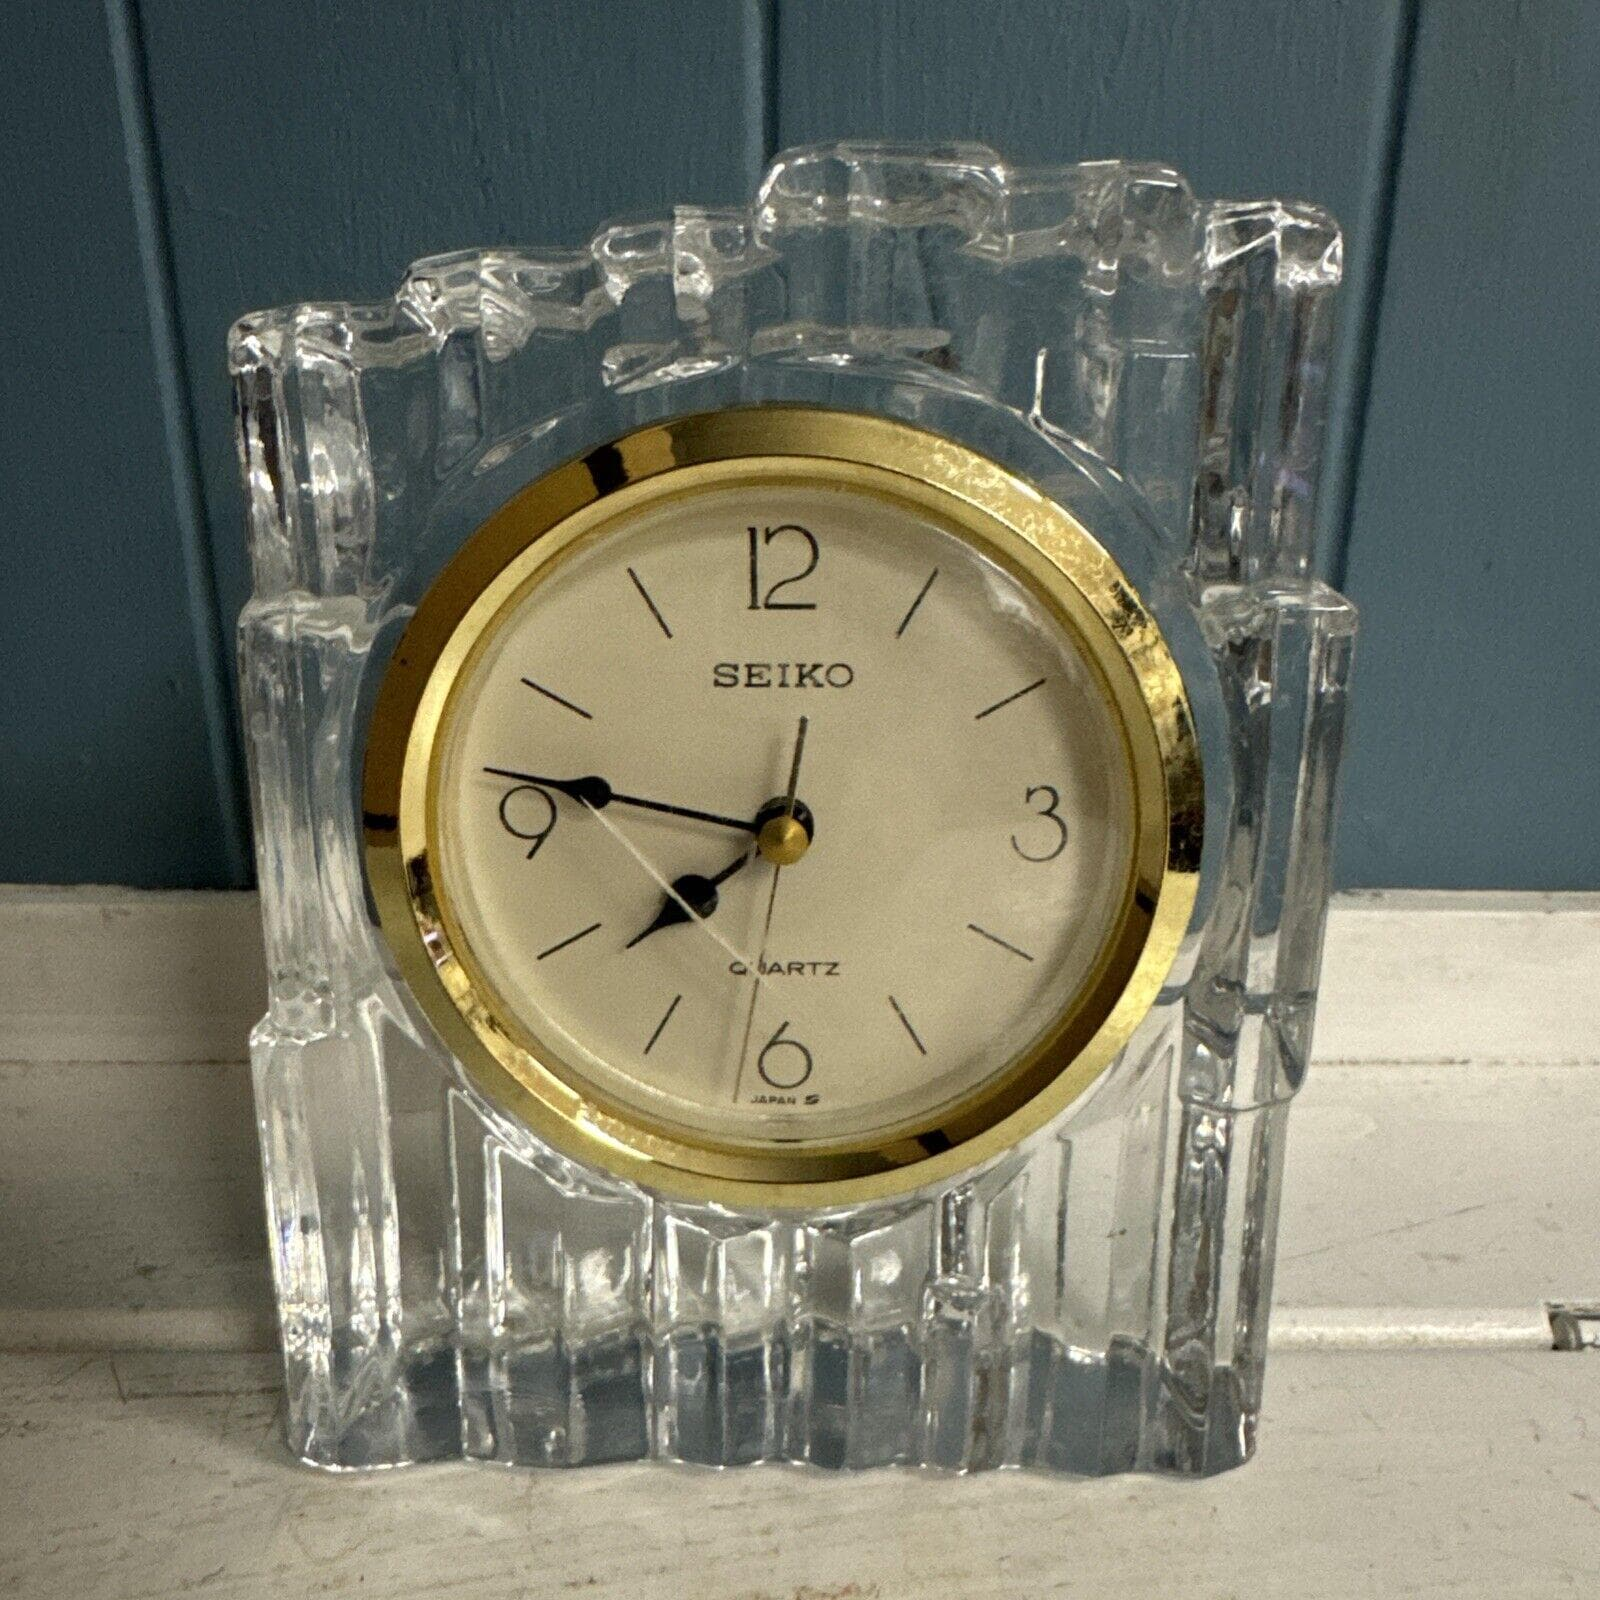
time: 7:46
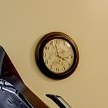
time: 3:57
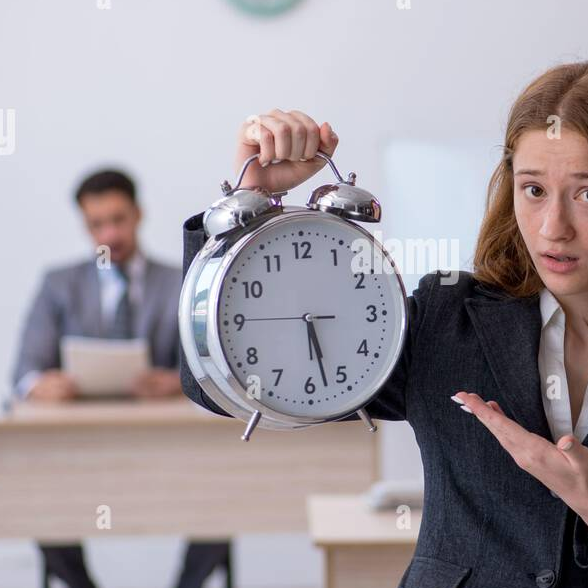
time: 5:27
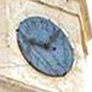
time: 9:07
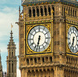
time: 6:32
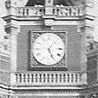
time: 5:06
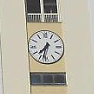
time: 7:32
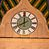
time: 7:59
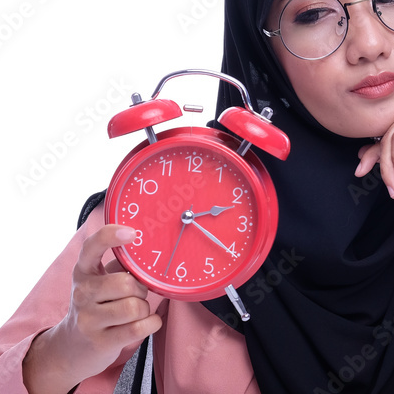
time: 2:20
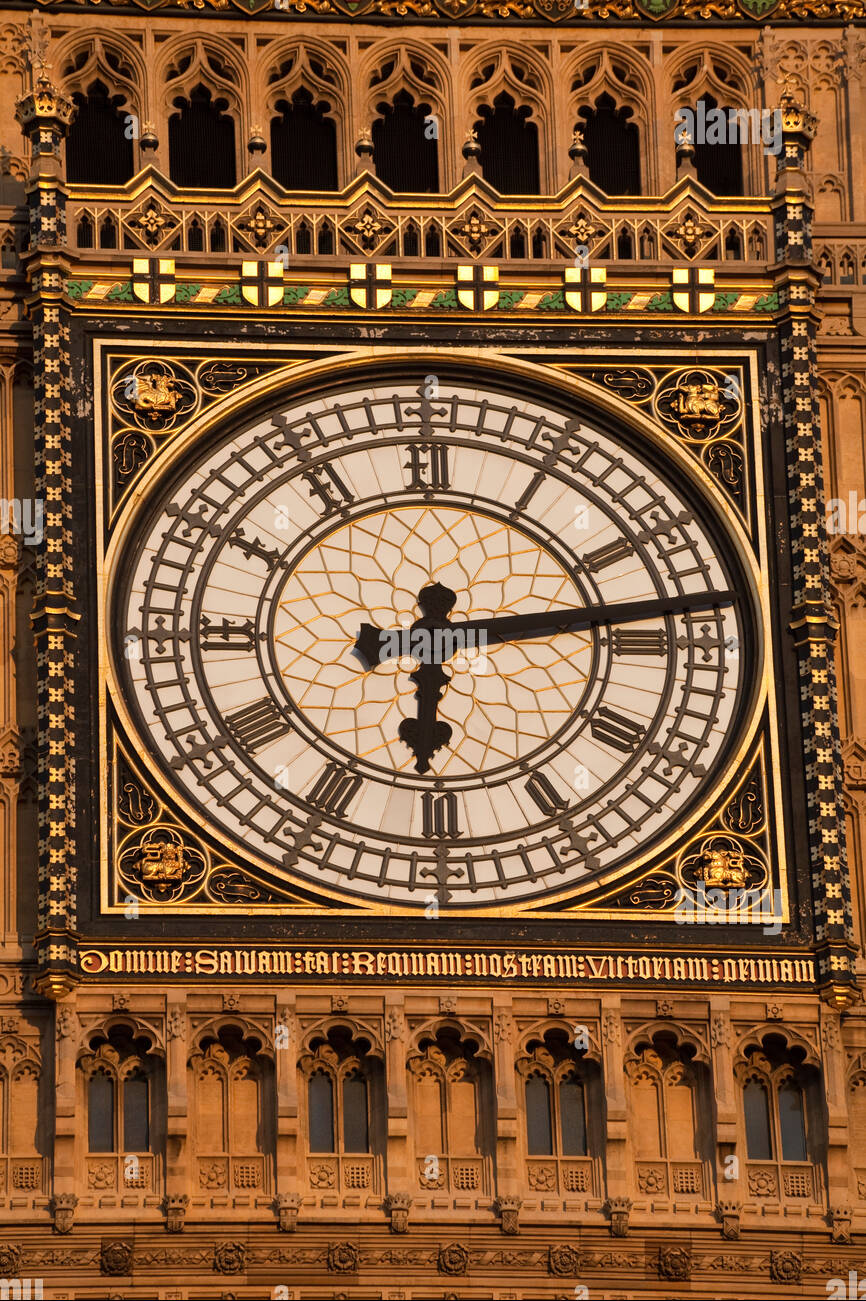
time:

◆ **EXERCISE INSTRUCTIONS**:
Write out every line of the data above without any change, leaving the pictures out.

◆ **EXERCISE SOLUTION**:
time: 7:46
time: 3:57
time: 5:27
time: 9:07
time: 6:32
time: 5:06
time: 7:32
time: 7:59
time: 2:20
time:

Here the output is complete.